The ultimate guide to product management hiring, Part 3: Execute Execute Execute

This post is #3 in the series of “The ultimate guide to hiring PM’s”. Post #1 and #2.

Now that you have all the meat of what you want to do mapped out, it’s time to put the pieces together and orchestrate an execution plan.

Execution kickoff

We’re doing this!

Get the entire interview committee together and go through the process document. Ensure that everybody is aligned on what each interview is supposed to focus on and what the evaluation criteria are for each of the focus items. Get the team ready to get into execution mode, get them excited!

Kick off the search

Post the req, start getting some resumes

It is advisable to use some sort of system to track incoming resumes and phone screens. A simple google sheet or something advanced such as Jobvite is recommended. You need to make sure everything is tracked to help you track the stats of your hiring funnel.
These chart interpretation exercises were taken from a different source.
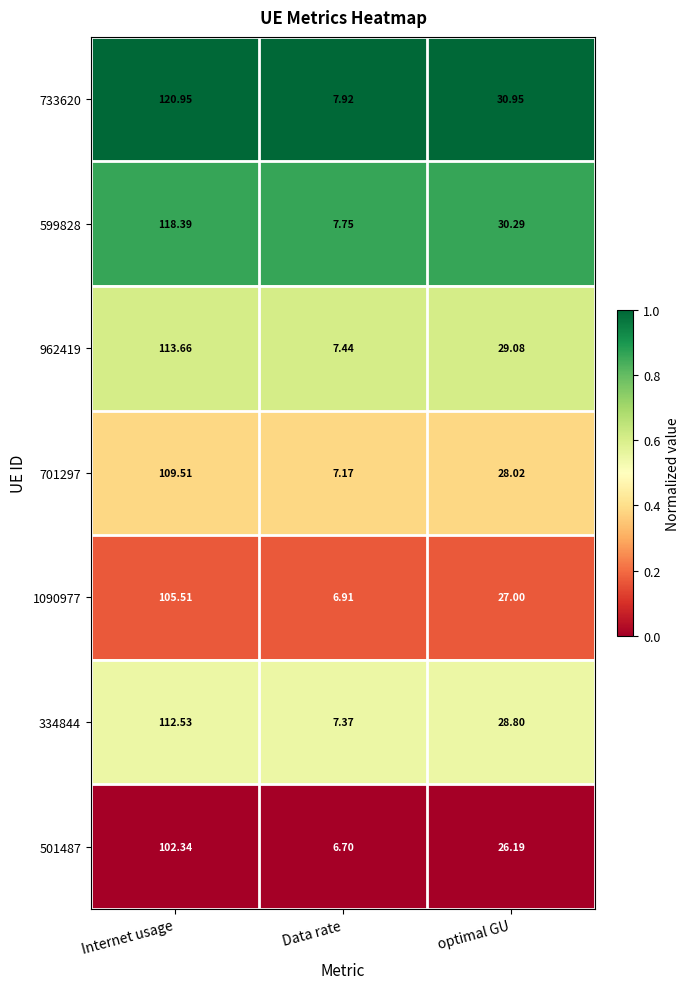

List the labels in order of 733620 value, smallest first.

Data rate, optimal GU, Internet usage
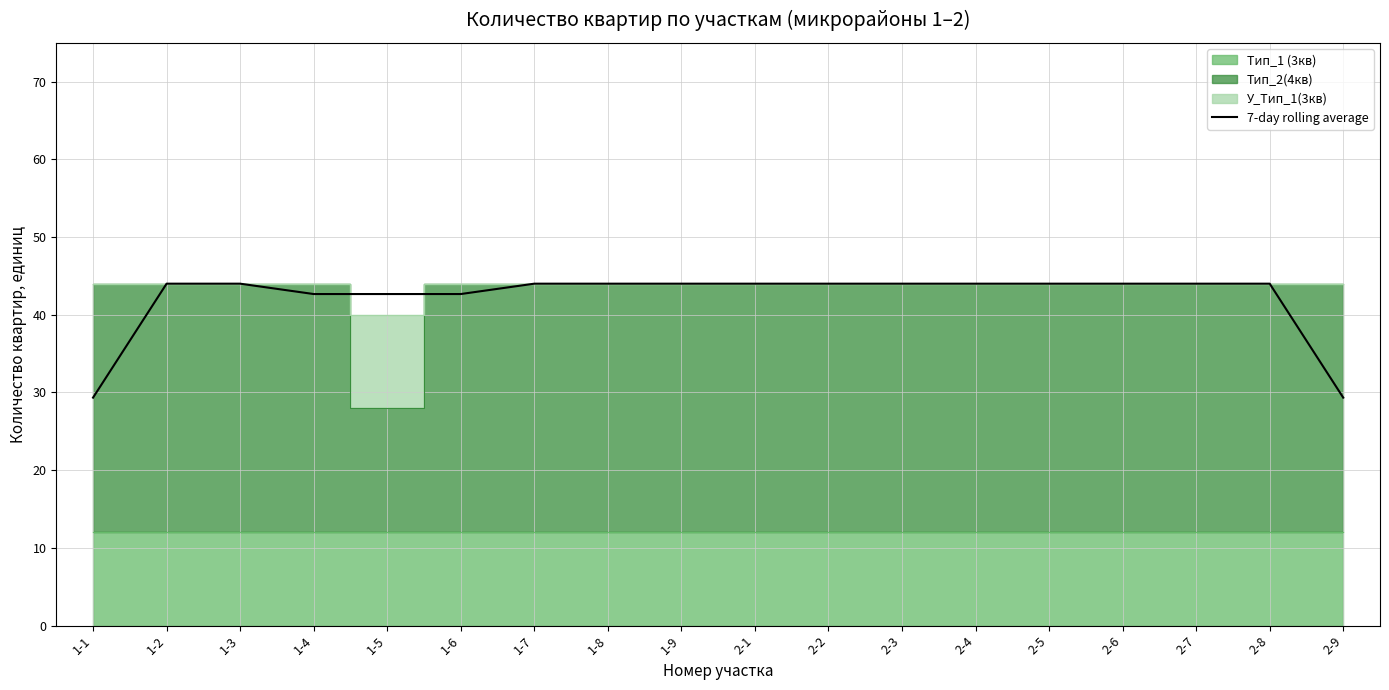

How many data points does each series have?

18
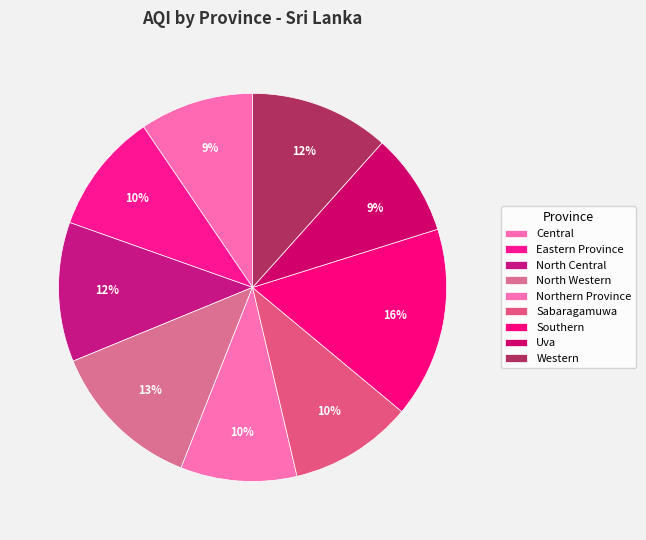

Which slice is the largest?

Southern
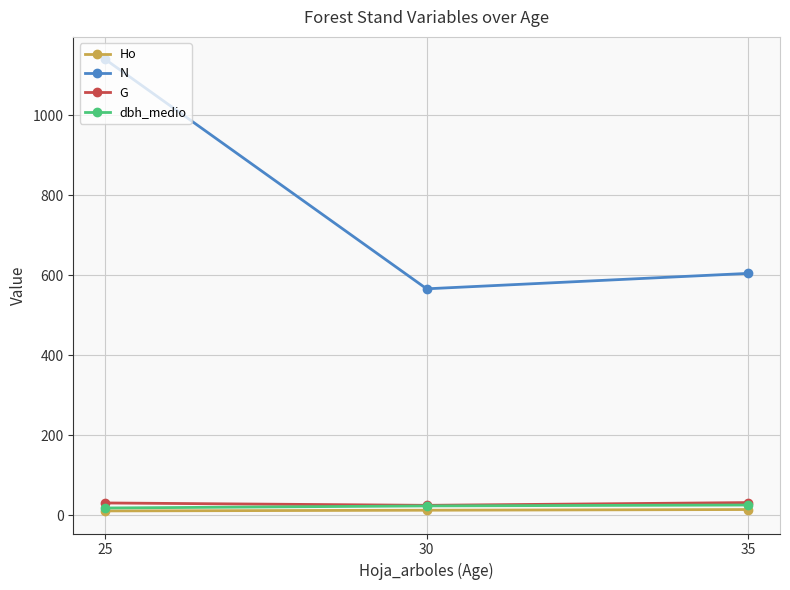

Which series has the largest range (max minus min)?

N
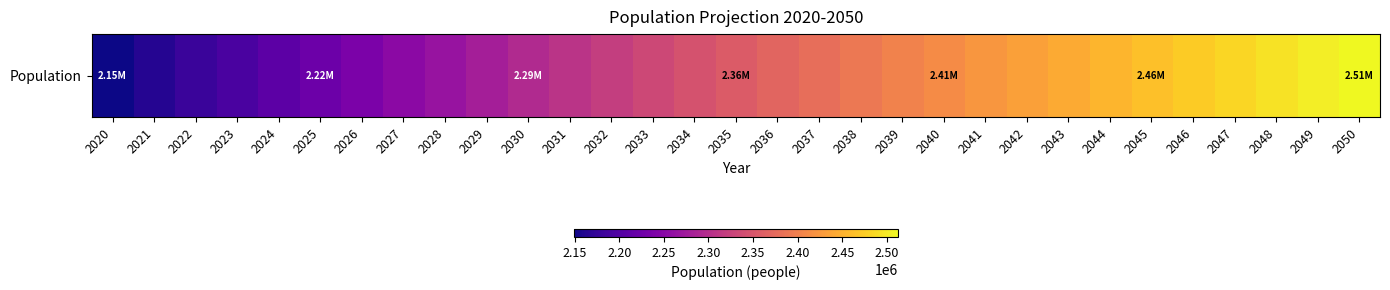

Is it true that the value at 2028 is 1095247?

False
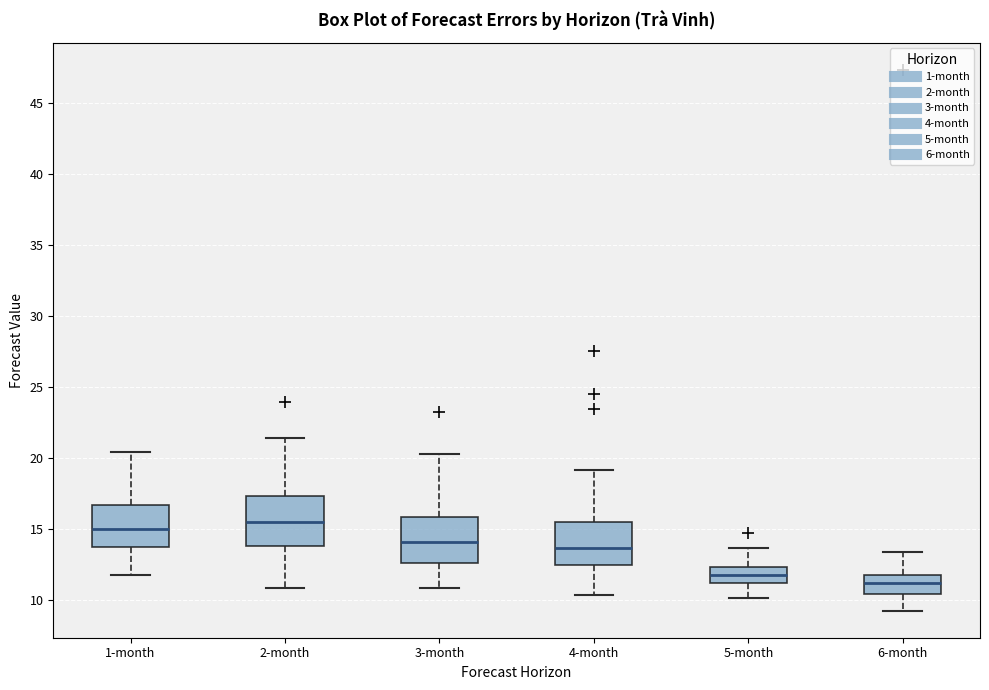

Reading left to right, read every box against the y-axis: the position of its median line, the range the box covers, and the ends of its whiskers. The values are not printed on the chart, so give them approximately, as read against the axis.

1-month: median 15.0, box 13.5 to 16.5, whiskers 12.0 to 20.5
2-month: median 15.5, box 14.0 to 17.5, whiskers 11.0 to 21.5
3-month: median 14.0, box 12.5 to 16.0, whiskers 11.0 to 20.5
4-month: median 13.5, box 12.5 to 15.5, whiskers 10.5 to 19.0
5-month: median 12.0, box 11.0 to 12.5, whiskers 10.0 to 13.5
6-month: median 11.0, box 10.5 to 12.0, whiskers 9.5 to 13.5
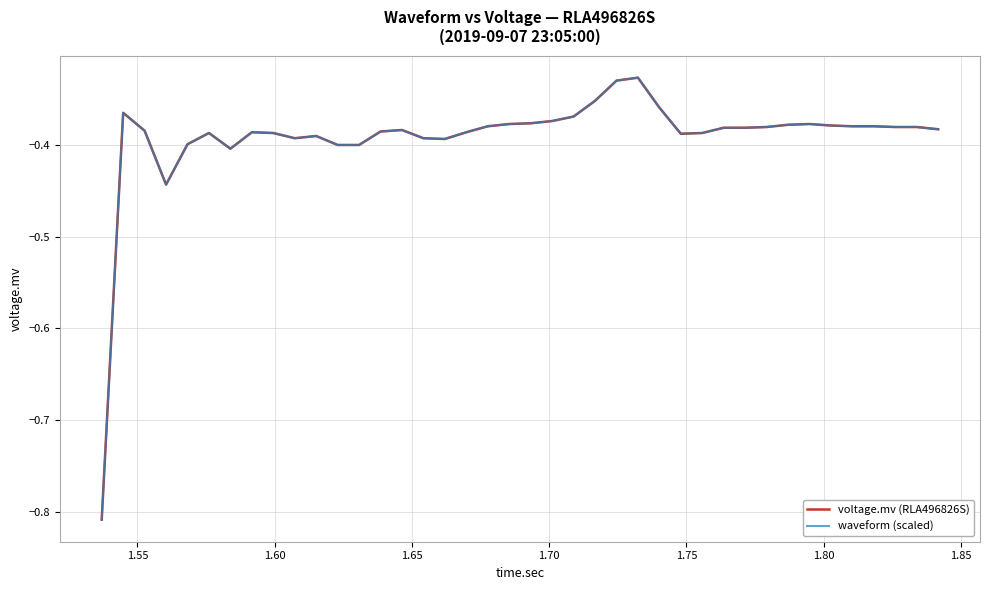

How many intersections are there between waveform (scaled) and voltage.mv (RLA496826S)?

1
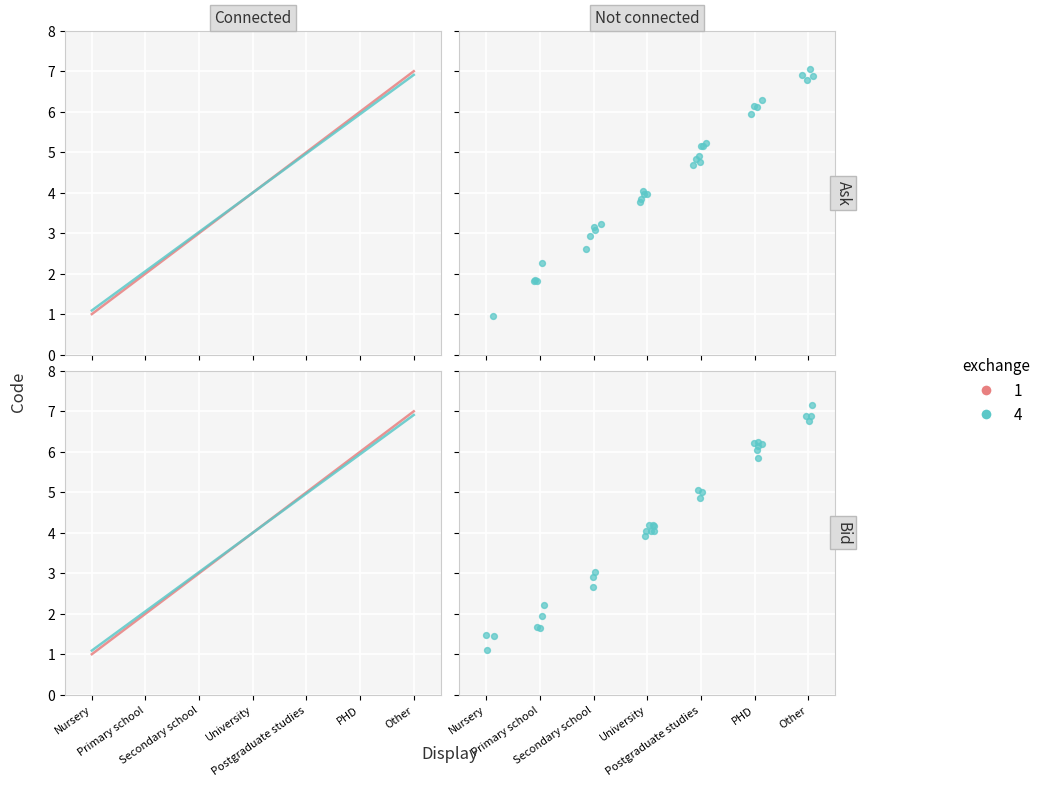

What is the change in value from Secondary school to University?

+1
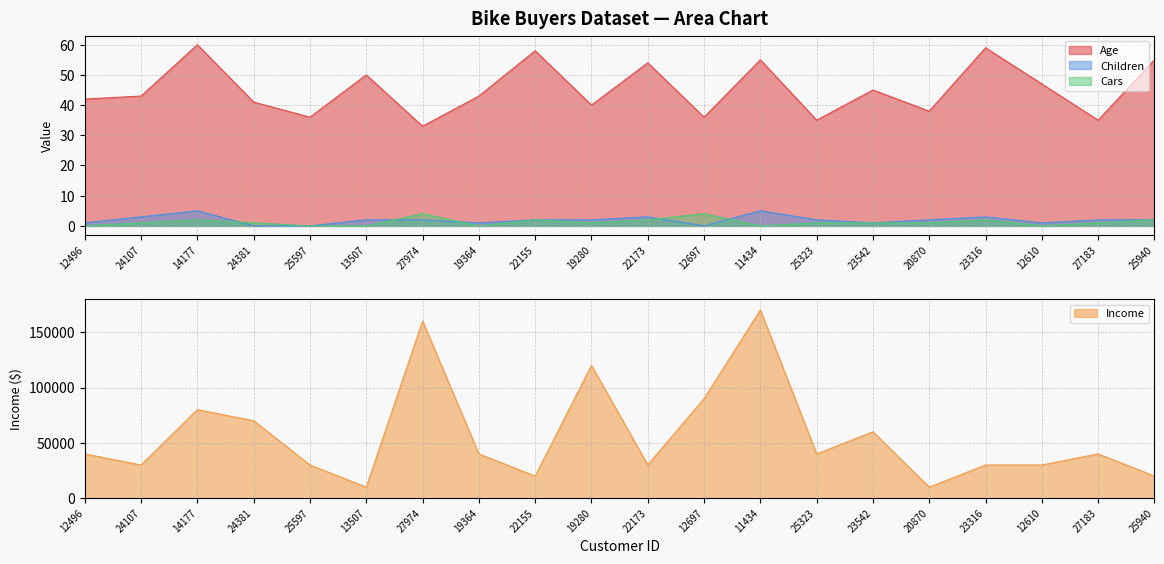

What is the value of the Cars point at the 19th from the left?

1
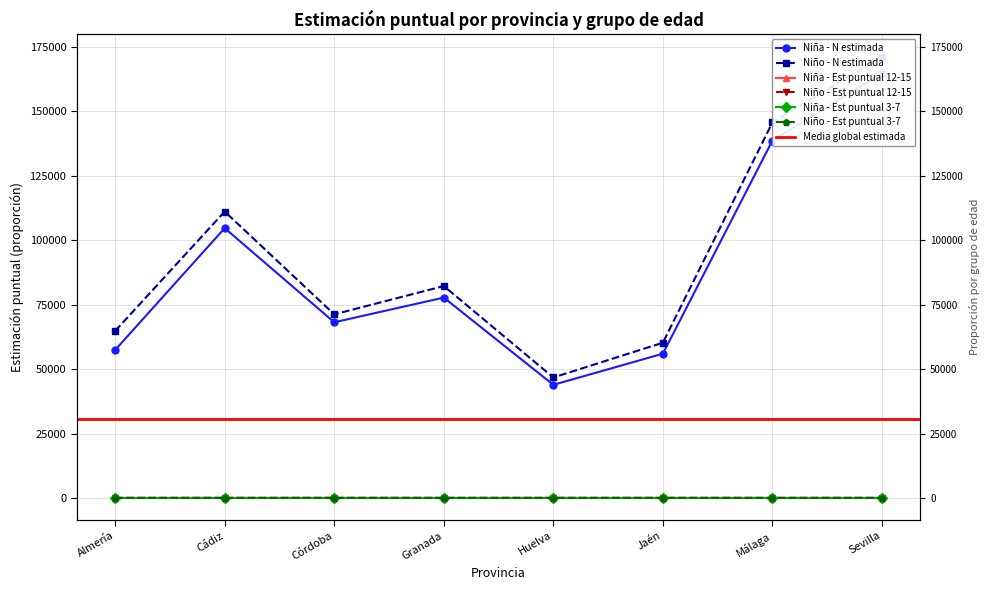

What is the label of the 3rd point from the right?

Jaén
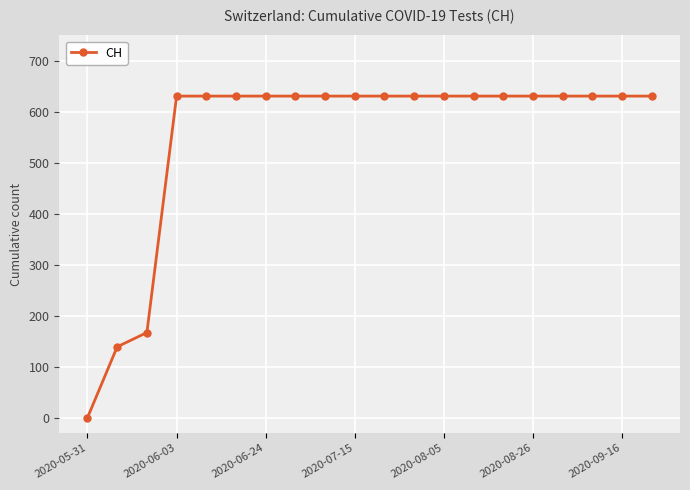

Does the chart display data point markers on the line(s)?

Yes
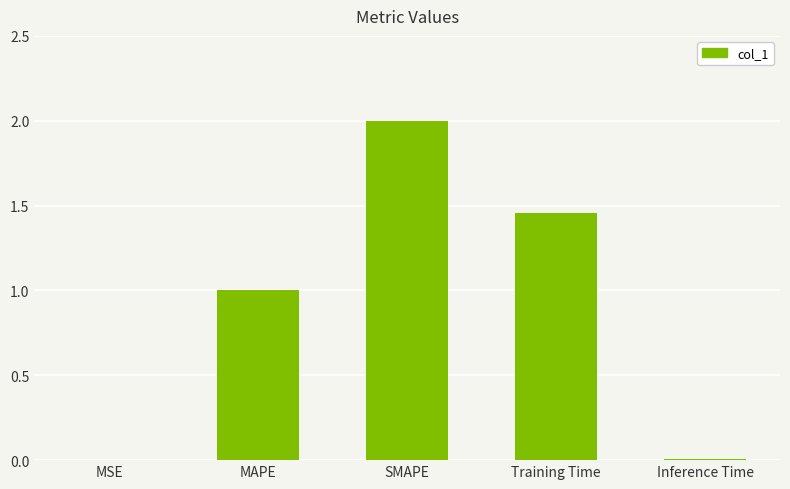

Count the number of values greater than 1.

3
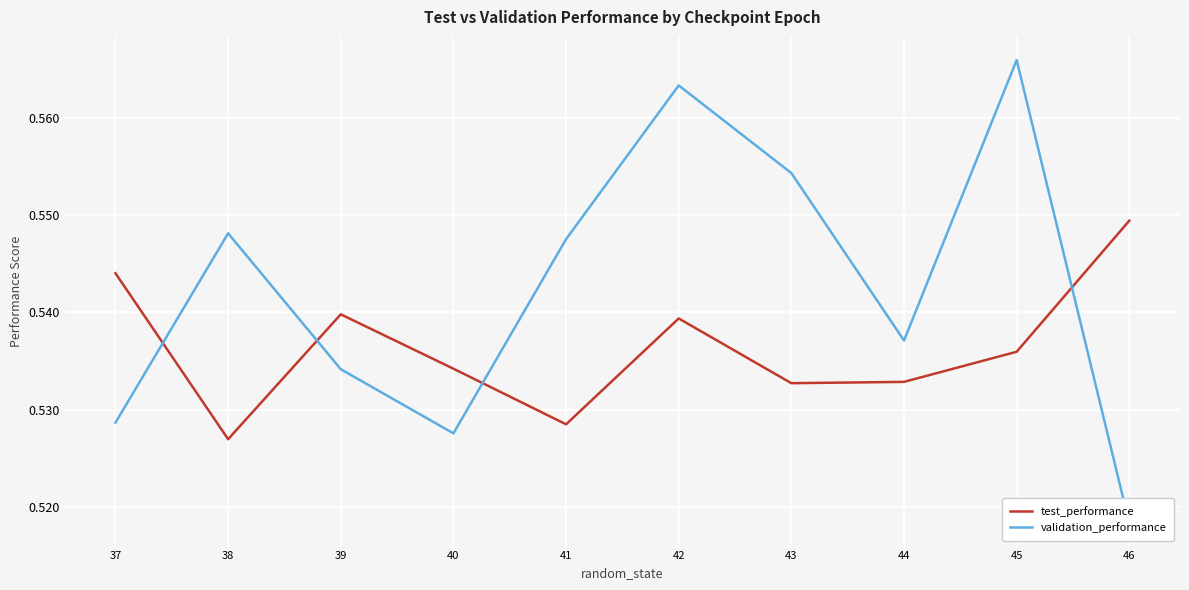

Which series changed the most between 37 and 41?

validation_performance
Schedule phone screens and onsite’s

Systematize the scheduling

Make it easy on the recruiting team to schedule phone screens and onsite’s by setting aside blocks of time dedicated to recruiting activities. This enables the recruitment team to get everything scheduled in a speedy and predictable way. Always have a recruiter follow up personally with a candidate to set context for the onsite. I strongly believe that onsite’s should be a one day affair. Going back to our core principle outlined in the the first post, don’t make candidates go through hoops. Given a choice her time is more valuable than your time. Remember that she is your customer.

Most important rule — buy her lunch. Interviews are tiring, don’t starve the candidate! Starving her signifies that you really do not care about her well being. Don’t be that guy.

Post interview

Decide quick

As each interviewer finishes the interview they should immediately write down their feedback about the candidate. Document the areas they were supposed to test and their thoughts on how she did. At the end of the onsite interview , preferable the same day or early the next day, the entire interview team should meet to get an up/down vote on the candidate. The final hiring decision is still the hiring manager’s – but talk through concerns in this huddle. The hiring manager should take this feedback and make the hire/no hire decision immediately.

  • if its no hire — let the candidate know immediately. Don’t waste her time.
  • If its a hire — start working the offer and have it ready as soon as possible.